Si discute, poi, anche se l’uomo felice abbia bisogno di amici, oppure no. Si dice, infatti, che gli uomini felici [5] ed autosufficienti non hanno per niente bisogno di amici, perché essi possiedono il bene: essendo, quindi, autosufficienti, non hanno bisogno di nessuno, mentre l’amico, essendo un altro se stesso, fornisce ciò che un uomo non può ottenere da sé. Di qui il detto: "quando la fortuna è favorevole, che bisogno c’è di amici" 303. D’altra parte, sembra assurdo attribuire all’uomo felice tutti i beni e non attribuirgli gli amici, il che [10] è generalmente ritenuto il più grande dei beni esteriori. Ma se è proprio dell’amico fare piuttosto che ricevere il bene, e se è proprio dell’uomo buono e della virtù il beneficare, ed è più bello fare del bene ad amici che ad estranei, l’uomo di valore avrà bisogno di persone che ricevono i suoi benefici. È per questo che ci si chiede anche se è nella buona o nella cattiva sorte che si ha più bisogno di amici, [15] perché si pensa che chi si trova in cattive acque ha bisogno di chi gli faccia del bene, e che coloro che sono nella prosperità hanno bisogno di persone cui fare del bene. Ma è certo assurdo fare dell’uomo felice un solitario: nessuno, infatti, sceglierebbe di possedere tutti i beni a costo di goderne da solo: l’uomo, infatti, è un essere sociale e portato per natura a vivere insieme con gli altri. Questa caratteristica, quindi, appartiene anche all’uomo felice: egli, infatti, [20] possiede le cose che sono buone per natura, ed è chiaro che è meglio passare le proprie giornate insieme con amici e con persone virtuose, piuttosto che con estranei e con i primi che capitano. L’uomo felice, dunque, ha bisogno di amici.

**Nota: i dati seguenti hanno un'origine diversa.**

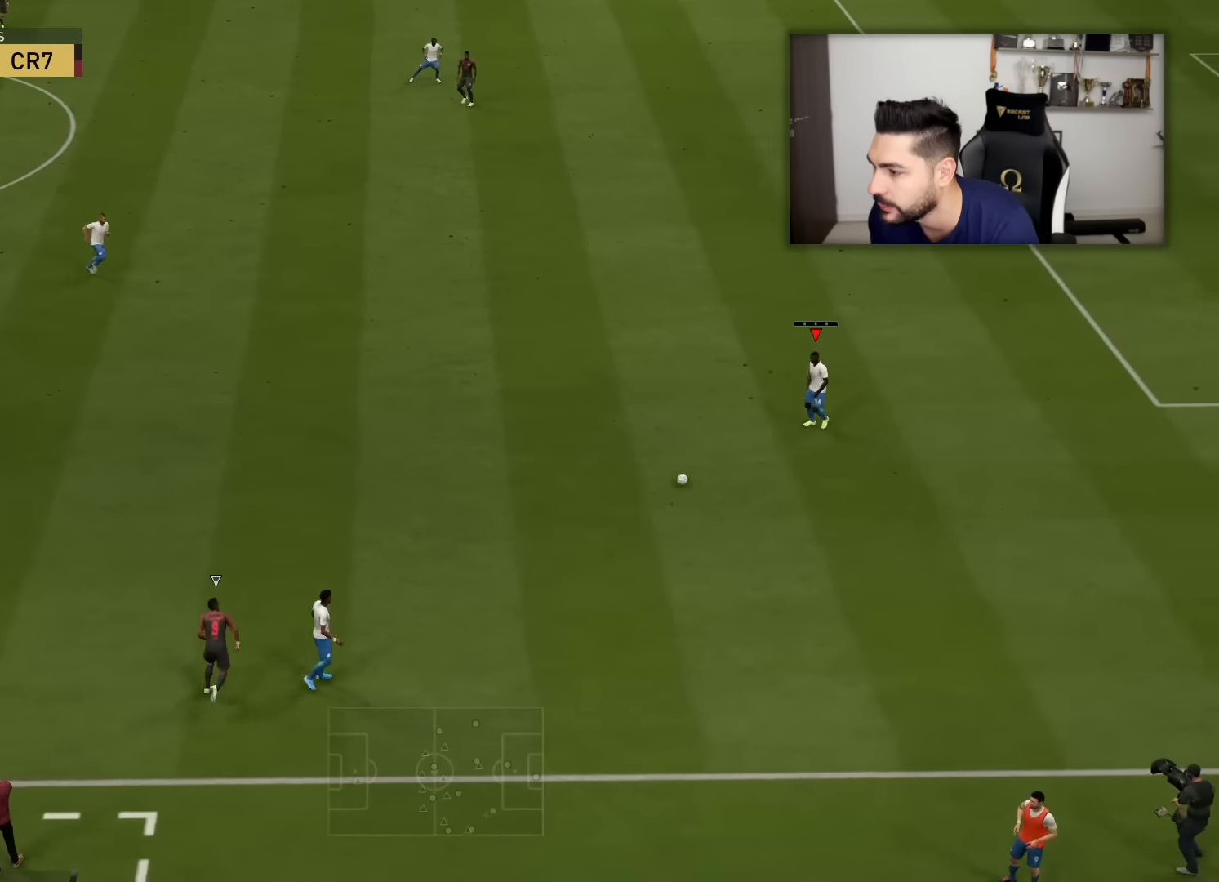
{"buttons": [], "left_stick": "center", "right_stick": "center", "events": [[33, "CROSS", "up"], [450, "left_stick", "center"]]}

Che cosa, dunque, intendono dire i sostenitori della prima opinione ed in che modo colgono la verità? Non intendono forse dire che la massa considera amici quelli che sono utili? Orbene, l’uomo beato non avrà affatto bisogno di amici utili, [25] dal momento che i beni li ha già; per conseguenza, non avrà bisogno degli amici neppure per ricavarne piacere, oppure poco (essendo, infatti, la sua vita già piacevole, non ha affatto bisogno di un piacere aggiunto dall’esterno); ma poiché non ha bisogno di simili amici, si pensa che non abbia bisogno di amici affatto. Il che certamente non è vero. All’inizio, infatti, si è detto 304 che la felicità consiste in un’attività, ma è chiaro che l’attività [30] è un divenire e non è come un possesso stabile. Ma se l’essere felici consiste nel vivere e nell’esercitare una certa attività, e l’attività dell’uomo buono ha valore ed è piacevole per se stessa, come s’è detto all’inizio 305, se anche ciò che ci è proprio ci fa piacere 306, e se noi possiamo contemplare coloro che ci stanno vicini meglio che noi stessi, e le loro azioni meglio [35] che non le nostre, se le azioni degli uomini di valore che ci sono amici [1170a] sono piacevoli per gli uomini buoni (giacché posseggono insieme entrambe le qualità 307 che sono piacevoli per natura), allora l’uomo felice avrà bisogno di tali amici, se è vero che desidera più di tutto contemplare azioni virtuose e che gli sono proprie, e se e vero che tali sono le azioni dell’uomo buono che gli è amico.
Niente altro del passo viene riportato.